# [SUPPLIED TEXT]
┌──

Court of Appeals of Ohio, Fifth District, Muskingum

June 18, 2018

STATE OF OHIO Plaintiff - Appellee
v.
LARRY L. MCKEE Defendant-Appellant

          Appeal from the Muskingum County Court of Common Pleas, Case No. CR2016-0307

          For Plaintiff-Appellee D. MICHAEL HADDOX Prosecuting Attorney GERALD V. ANDERSON II Assistant Prosecuting Attorney Muskingum County, Ohio

          For Defendant-Appellant ERIC J. ALLEN The Law Office of Eric J. Allen, Ltd.

          JUDGES: Hon. John W. Wise, P.J. Hon. William B. Hoffman, J. Hon. Craig R. Baldwin, J.

          OPINION

          BALDWIN, JUDGE

         {¶1} Defendant-appellant Larry L. McKee appeals his sentence issued by the Muskingum County Court of Common Pleas. Plaintiff-appellee is the State of Ohio.

         STATEMENT OF THE FACTS AND CASE

         {¶2} On September 28, 2016, the Muskingum County Grand Jury indicted appellant on four counts of gross sexual imposition in violation or R.C. 2907.05(A)(4), felonies of the third degree, and one count of compelling prostitution in violation of R. C. 2907.21(A)(3)(a), also a felony of the third degree. At his arraignment on October 5, 2016, appellant entered a plea of not guilty to the charges.

└──

Revise the Ohio appeals opinion by writing out everything from "For Plaintiff-Appellee D." down to "R. Baldwin, J.", changing each "Hon." to "Honorable".

# [EXTRACTED MATERIAL]
┌──

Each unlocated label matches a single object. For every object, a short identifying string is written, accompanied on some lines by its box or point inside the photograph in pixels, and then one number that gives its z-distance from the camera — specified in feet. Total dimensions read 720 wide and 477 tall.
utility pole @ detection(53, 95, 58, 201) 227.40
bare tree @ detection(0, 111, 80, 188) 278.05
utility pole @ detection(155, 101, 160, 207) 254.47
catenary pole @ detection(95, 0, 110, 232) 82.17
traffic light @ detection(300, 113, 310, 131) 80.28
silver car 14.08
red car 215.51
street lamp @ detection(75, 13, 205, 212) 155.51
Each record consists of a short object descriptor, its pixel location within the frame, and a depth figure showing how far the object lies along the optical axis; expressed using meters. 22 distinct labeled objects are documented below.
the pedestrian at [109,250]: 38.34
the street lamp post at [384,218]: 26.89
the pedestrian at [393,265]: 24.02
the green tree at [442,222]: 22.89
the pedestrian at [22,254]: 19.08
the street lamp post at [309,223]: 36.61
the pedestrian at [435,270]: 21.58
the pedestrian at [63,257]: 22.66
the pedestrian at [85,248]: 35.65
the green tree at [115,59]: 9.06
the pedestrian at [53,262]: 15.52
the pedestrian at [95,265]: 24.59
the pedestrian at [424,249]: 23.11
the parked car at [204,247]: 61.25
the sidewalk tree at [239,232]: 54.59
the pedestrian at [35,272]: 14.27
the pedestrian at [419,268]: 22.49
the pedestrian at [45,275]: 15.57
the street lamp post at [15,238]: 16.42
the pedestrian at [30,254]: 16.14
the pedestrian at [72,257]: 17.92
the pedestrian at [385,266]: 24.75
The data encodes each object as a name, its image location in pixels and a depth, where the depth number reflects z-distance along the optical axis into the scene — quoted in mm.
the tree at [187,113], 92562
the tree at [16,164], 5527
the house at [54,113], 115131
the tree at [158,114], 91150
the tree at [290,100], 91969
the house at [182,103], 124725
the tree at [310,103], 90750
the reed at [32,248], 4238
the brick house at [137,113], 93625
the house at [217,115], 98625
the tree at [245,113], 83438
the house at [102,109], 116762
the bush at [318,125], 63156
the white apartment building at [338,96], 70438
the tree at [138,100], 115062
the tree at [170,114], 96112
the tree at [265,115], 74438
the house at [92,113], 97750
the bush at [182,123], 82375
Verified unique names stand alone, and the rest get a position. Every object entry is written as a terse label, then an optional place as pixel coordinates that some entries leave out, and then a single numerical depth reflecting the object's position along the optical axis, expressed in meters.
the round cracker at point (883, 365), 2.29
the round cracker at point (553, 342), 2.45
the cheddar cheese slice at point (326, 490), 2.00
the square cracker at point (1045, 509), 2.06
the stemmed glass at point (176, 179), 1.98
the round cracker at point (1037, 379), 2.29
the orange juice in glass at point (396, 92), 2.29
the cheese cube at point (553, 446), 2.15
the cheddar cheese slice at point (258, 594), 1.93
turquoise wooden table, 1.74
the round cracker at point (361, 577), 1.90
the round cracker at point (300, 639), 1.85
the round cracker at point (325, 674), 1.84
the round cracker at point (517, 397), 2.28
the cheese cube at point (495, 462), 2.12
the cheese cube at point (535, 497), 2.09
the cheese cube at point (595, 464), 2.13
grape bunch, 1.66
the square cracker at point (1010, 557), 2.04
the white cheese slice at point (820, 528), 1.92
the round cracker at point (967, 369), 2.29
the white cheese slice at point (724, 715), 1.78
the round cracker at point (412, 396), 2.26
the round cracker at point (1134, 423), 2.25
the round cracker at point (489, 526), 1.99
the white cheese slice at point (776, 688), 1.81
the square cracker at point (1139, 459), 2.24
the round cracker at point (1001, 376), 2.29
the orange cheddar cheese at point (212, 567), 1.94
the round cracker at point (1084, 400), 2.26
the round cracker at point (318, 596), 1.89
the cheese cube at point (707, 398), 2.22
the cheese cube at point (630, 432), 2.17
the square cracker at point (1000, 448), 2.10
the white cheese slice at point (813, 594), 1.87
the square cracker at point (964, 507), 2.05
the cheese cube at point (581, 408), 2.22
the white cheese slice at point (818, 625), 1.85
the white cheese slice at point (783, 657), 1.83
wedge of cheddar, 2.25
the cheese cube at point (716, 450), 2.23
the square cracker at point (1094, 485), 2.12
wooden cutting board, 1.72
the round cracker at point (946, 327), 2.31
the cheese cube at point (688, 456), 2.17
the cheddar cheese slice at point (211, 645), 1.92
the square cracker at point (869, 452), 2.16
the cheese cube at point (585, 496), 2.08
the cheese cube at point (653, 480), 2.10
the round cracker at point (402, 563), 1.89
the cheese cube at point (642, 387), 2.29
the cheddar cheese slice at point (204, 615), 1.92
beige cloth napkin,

└──

# [RESPONSE TO THIS EXERCISE]
For Plaintiff-Appellee D. MICHAEL HADDOX Prosecuting Attorney GERALD V. ANDERSON II Assistant Prosecuting Attorney Muskingum County, Ohio

          For Defendant-Appellant ERIC J. ALLEN The Law Office of Eric J. Allen, Ltd.

          JUDGES: Honorable John W. Wise, P.J. Honorable William B. Hoffman, J. Honorable Craig R. Baldwin, J.